Wamu chief financial officer Bill Longbrake added, "We will continue to look for balance sheet opportunities in order to maximize capital. You should expect some balance sheet restructuring in the third quarter."
In an interview later Mr. Longbrake denied that the company chose to make such sales at a time when net interest income was falling simply to boost earnings. Instead, the company is using the freed up capital to buy back stock while its price is particularly low, he said.
In selling seasoned adjustable loans to free up capital and implying that it will do this again, Wamu is playing a rather unique role. Its total portfolio of $17.95 billion is vastly larger than that of the next largest thrift, Golden State Bancorp of Oakland, Calif. Wamu is the largest lender of adjustable-rate mortgages, with a $10.22 billion portfolio at the end of June.

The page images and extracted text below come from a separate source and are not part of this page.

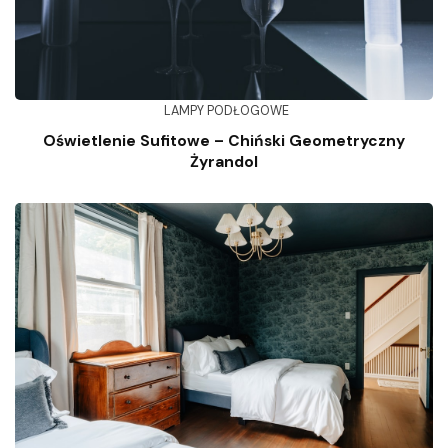
LAMPY PODŁOGOWE
Oświetlenie Sufitowe – Chiński Geometryczny
Żyrandol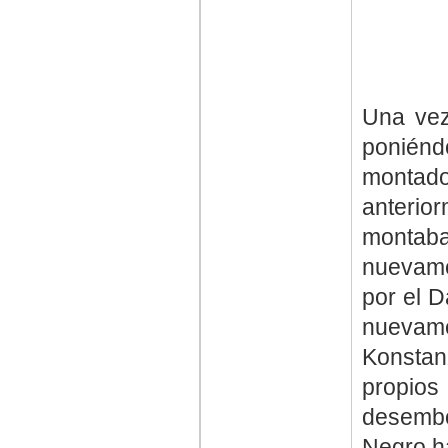
Una vez
poniénd
montad
anteri
montab
nuevame
por el 
nuevam
Konsta
propios
desemb
Negro ha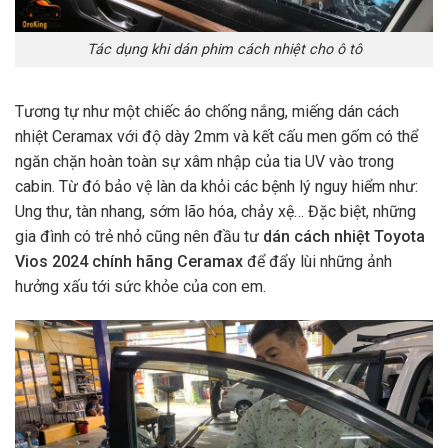
Tác dụng khi dán phim cách nhiệt cho ô tô
Tương tự như một chiếc áo chống nắng, miếng dán cách
nhiệt Ceramax với độ dày 2mm và kết cấu men gốm có thể
ngăn chặn hoàn toàn sự xâm nhập của tia UV vào trong
cabin. Từ đó bảo vệ làn da khỏi các bệnh lý nguy hiểm như:
Ung thư, tàn nhang, sớm lão hóa, chảy xệ… Đặc biệt, những
gia đình có trẻ nhỏ cũng nên đầu tư
dán cách nhiệt Toyota
Vios 2024 chính hãng Ceramax
để đẩy lùi những ảnh
hưởng xấu tới sức khỏe của con em.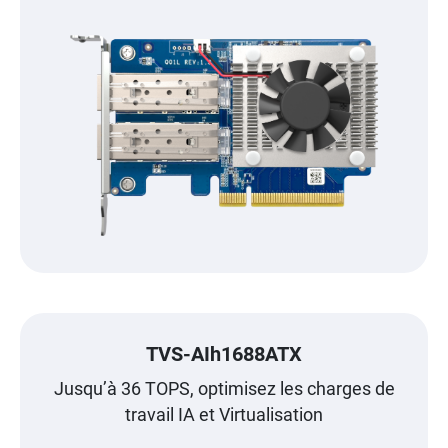
TVS-AIh1688ATX
Jusqu’à 36 TOPS, optimisez les charges de
travail IA et Virtualisation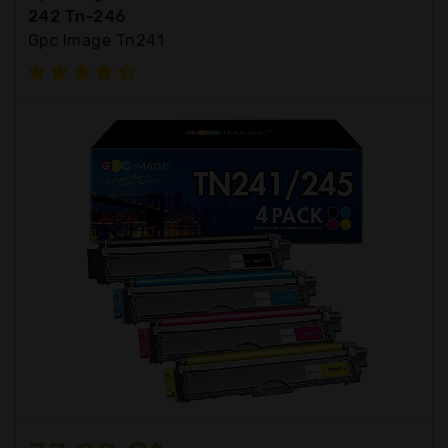
242 Tn-246
Gpc Image Tn241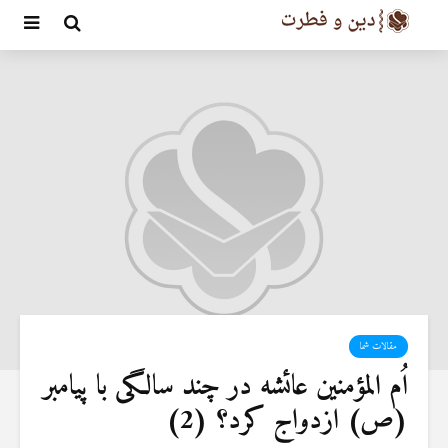
مقالات شما
اُم المؤمنین عائشه‌ در چند سالگی با پیامبر
(ص) ازدواج کرد؟ (2)‏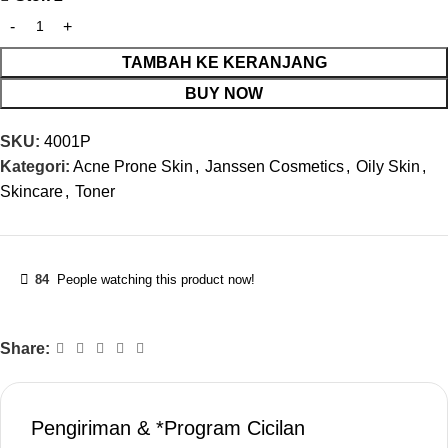
TAMBAH KE KERANJANG
BUY NOW
SKU:
4001P
Kategori:
Acne Prone Skin
,
Janssen Cosmetics
,
Oily Skin
,
Skincare
,
Toner
84
People watching this product now!
Share:
Pengiriman & *Program Cicilan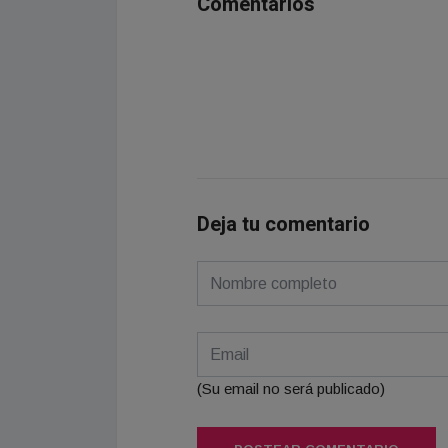
Comentarios
Deja tu comentario
(Su email no será publicado)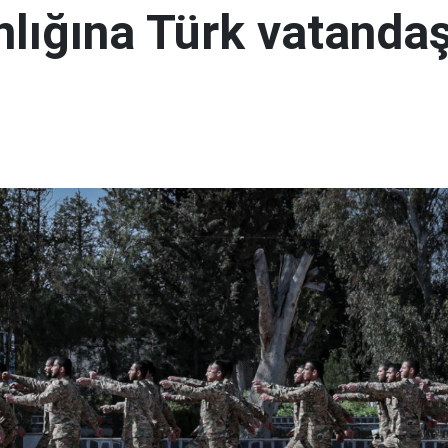
lığına Türk vatandaş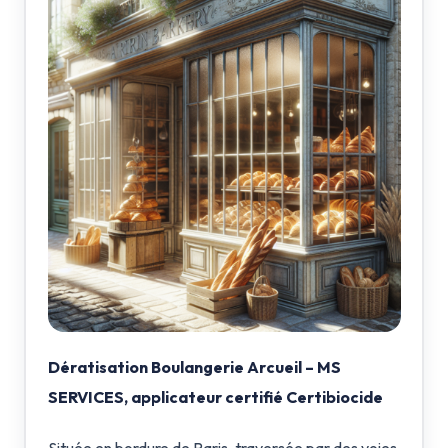
Dératisation Boulangerie Arcueil – MS
SERVICES, applicateur certifié Certibiocide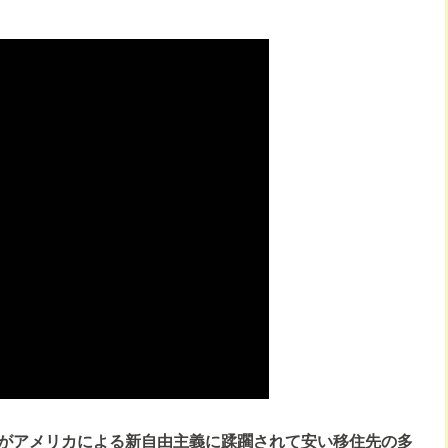
がアメリカによる新自由主義に蹂躙されて安い移住先の多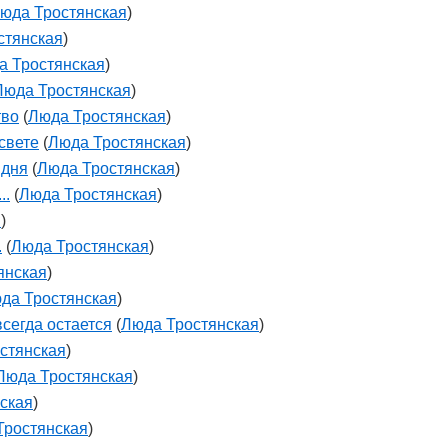
юда Тростянская
)
стянская
)
а Тростянская
)
Люда Тростянская
)
тво
(
Люда Тростянская
)
свете
(
Люда Тростянская
)
 дня
(
Люда Тростянская
)
..
(
Люда Тростянская
)
я
)
.
(
Люда Тростянская
)
янская
)
да Тростянская
)
сегда остается
(
Люда Тростянская
)
стянская
)
Люда Тростянская
)
ская
)
Тростянская
)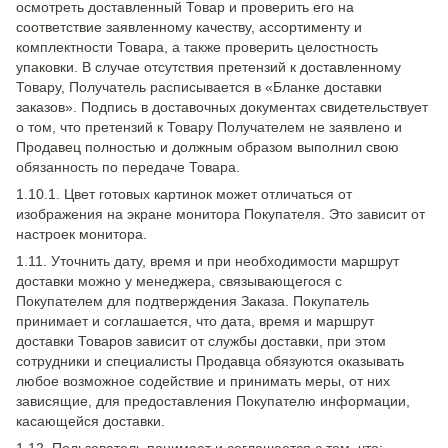
осмотреть доставленный Товар и проверить его на
соответствие заявленному качеству, ассортименту и
комплектности Товара, а также проверить целостность
упаковки. В случае отсутствия претензий к доставленному
Товару, Получатель расписывается в «Бланке доставки
заказов». Подпись в доставочных документах свидетельствует
о том, что претензий к Товару Получателем не заявлено и
Продавец полностью и должным образом выполнил свою
обязанность по передаче Товара.
1.10.1. Цвет готовых картинок может отличаться от
изображения на экране монитора Покупателя. Это зависит от
настроек монитора.
1.11. Уточнить дату, время и при необходимости маршрут
доставки можно у менеджера, связывающегося с
Покупателем для подтверждения Заказа. Покупатель
принимает и соглашается, что дата, время и маршрут
доставки Товаров зависит от службы доставки, при этом
сотрудники и специалисты Продавца обязуются оказывать
любое возможное содействие и принимать меры, от них
зависящие, для предоставления Покупателю информации,
касающейся доставки.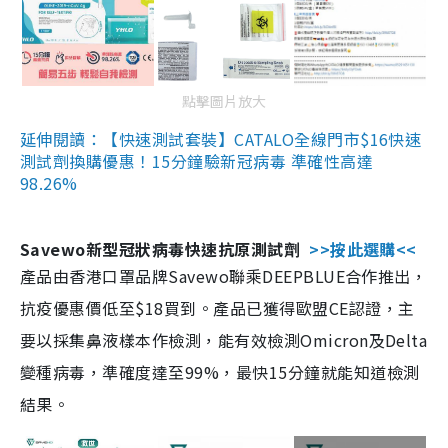
點擊圖片放大
延伸閱讀：【快速測試套裝】CATALO全線門市$16快速
測試劑換購優惠！15分鐘驗新冠病毒 準確性高達
98.26%
Savewo新型冠狀病毒快速抗原測試劑
>>按此選購<<
產品由香港口罩品牌Savewo聯乘DEEPBLUE合作推出，
抗疫優惠價低至$18買到。產品已獲得歐盟CE認證，主
要以採集鼻液樣本作檢測，能有效檢測Omicron及Delta
變種病毒，準確度達至99%，最快15分鐘就能知道檢測
結果。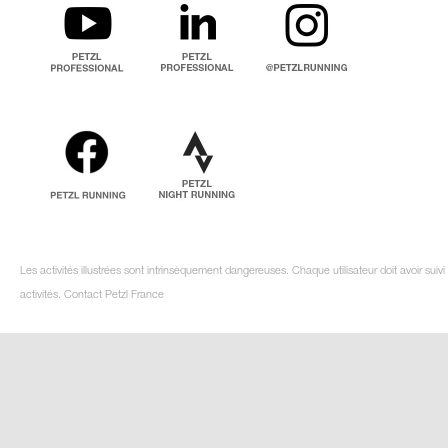
Les activités illustrées sont intrinsèquement dangereuses. Chaque utilisateur doit avoir su
activités. Contact Petzl France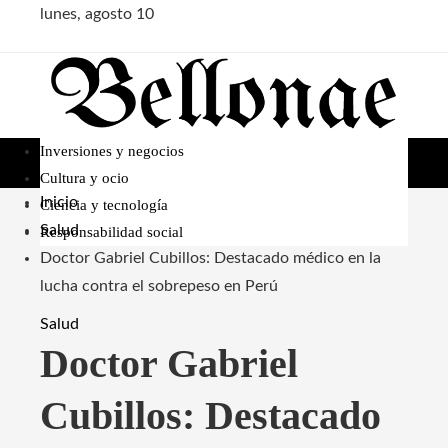
lunes, agosto 10
Inversiones y negocios
Cultura y ocio
Inicio
Ciencia y tecnología
Salud
Responsabilidad social
Doctor Gabriel Cubillos: Destacado médico en la
lucha contra el sobrepeso en Perú
Salud
Doctor Gabriel
Cubillos: Destacado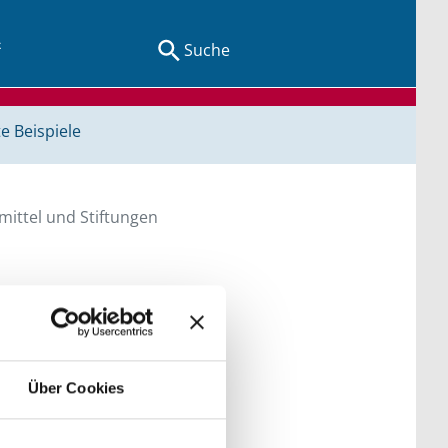
Suche
e Beispiele
ittel und Stiftungen
en Sie direkt über
he bitte die Groß- und
Über Cookies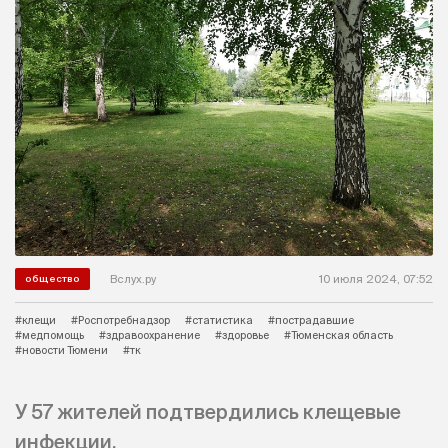
Вслух.ру
10 июля 2024, 07:52
общество
#клещи
#Роспотребнадзор
#статистика
#пострадавшие
#медпомощь
#здравоохранение
#здоровье
#Тюменская область
#новости Тюмени
#тк
У 57 жителей подтвердились клещевые
инфекции.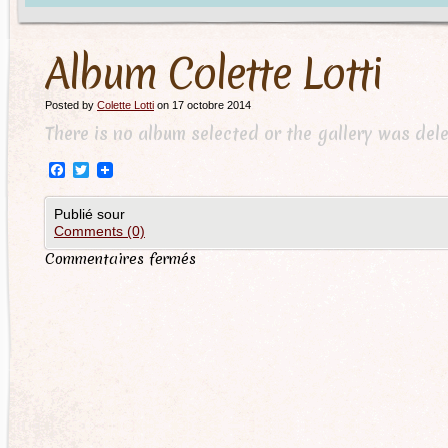
Album Colette Lotti
Posted by
Colette Lotti
on 17 octobre 2014
There is no album selected or the gallery was dele
Facebook
Twitter
Publié sour
Comments (0)
Commentaires fermés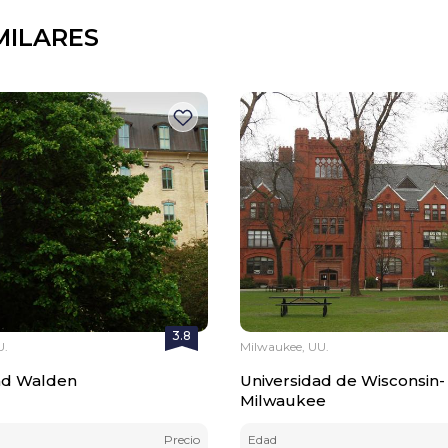
MILARES
3.8
U.
Milwaukee, UU.
ad Walden
Universidad de Wisconsin-
Milwaukee
Precio
Edad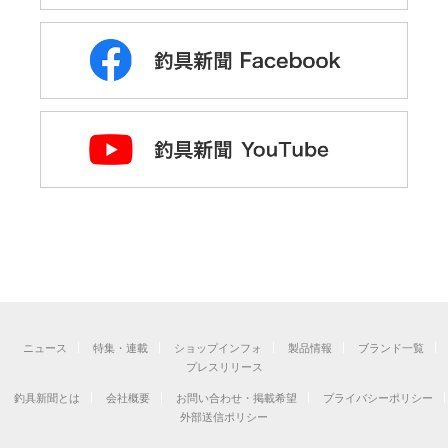
ニュース
特集・連載
ショップインフォ
製品情報
ブランド一覧
プレスリリース
釣具新聞とは
会社概要
お問い合わせ・掲載希望
プライバシーポリシー
外部送信ポリシー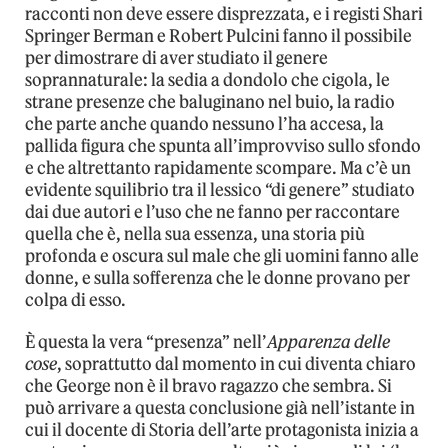
racconti non deve essere disprezzata, e i registi Shari
Springer Berman e Robert Pulcini fanno il possibile
per dimostrare di aver studiato il genere
soprannaturale: la sedia a dondolo che cigola, le
strane presenze che baluginano nel buio, la radio
che parte anche quando nessuno l’ha accesa, la
pallida figura che spunta all’improvviso sullo sfondo
e che altrettanto rapidamente scompare. Ma c’è un
evidente squilibrio tra il lessico “di genere” studiato
dai due autori e l’uso che ne fanno per raccontare
quella che è, nella sua essenza, una storia più
profonda e oscura sul male che gli uomini fanno alle
donne, e sulla sofferenza che le donne provano per
colpa di esso.
È questa la vera “presenza” nell’
Apparenza delle
cose
, soprattutto dal momento in cui diventa chiaro
che George non è il bravo ragazzo che sembra. Si
può arrivare a questa conclusione già nell’istante in
cui il docente di Storia dell’arte protagonista inizia a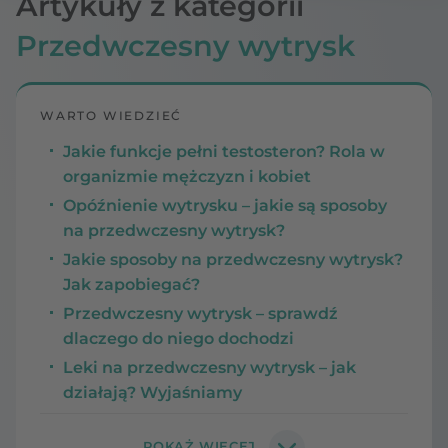
Artykuły z kategorii
Przedwczesny wytrysk
WARTO WIEDZIEĆ
Jakie funkcje pełni testosteron? Rola w
organizmie mężczyzn i kobiet
Opóźnienie wytrysku – jakie są sposoby
na przedwczesny wytrysk?
Jakie sposoby na przedwczesny wytrysk?
Jak zapobiegać?
Przedwczesny wytrysk – sprawdź
dlaczego do niego dochodzi
Leki na przedwczesny wytrysk – jak
działają? Wyjaśniamy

"The company has taken the decision that it makes better economic sense to sell-off seasoned loans," than newer ones, Mr. Yonker said. "This is new. It's one of first companies to develop a market to sell and securitize adjustable-rate mortgages."
In the first hour of trading on Wednesday, Wamu stock fell 25 cents, to $30.0625. But by the end of the day it had closed up 6.25 cents, at $30.9375. Most analysts interviewed for this article said they had taken out some, but not all of the gains from the sale, with core earnings estimates ranging from $0.82 to $0.84.
"I always assumed the company would report $30 to $40 million loan sale gains - it has so much production it can't hold them all," said James Bradshaw, an analyst for D.A. Davidson & Co. of Portland. Loan sales, though not typically of this size, are a normal part of business for thrifts, he said.
In addition, Wamu has said it plans to sell a pool of fixed-rate, specialty-finance loans from its Long Beach Mortgage unit next quarter. That gain is expected to amount to about $50 million.
Not everyone agrees with the strategy of selling off loans to free up capital for stock buybacks.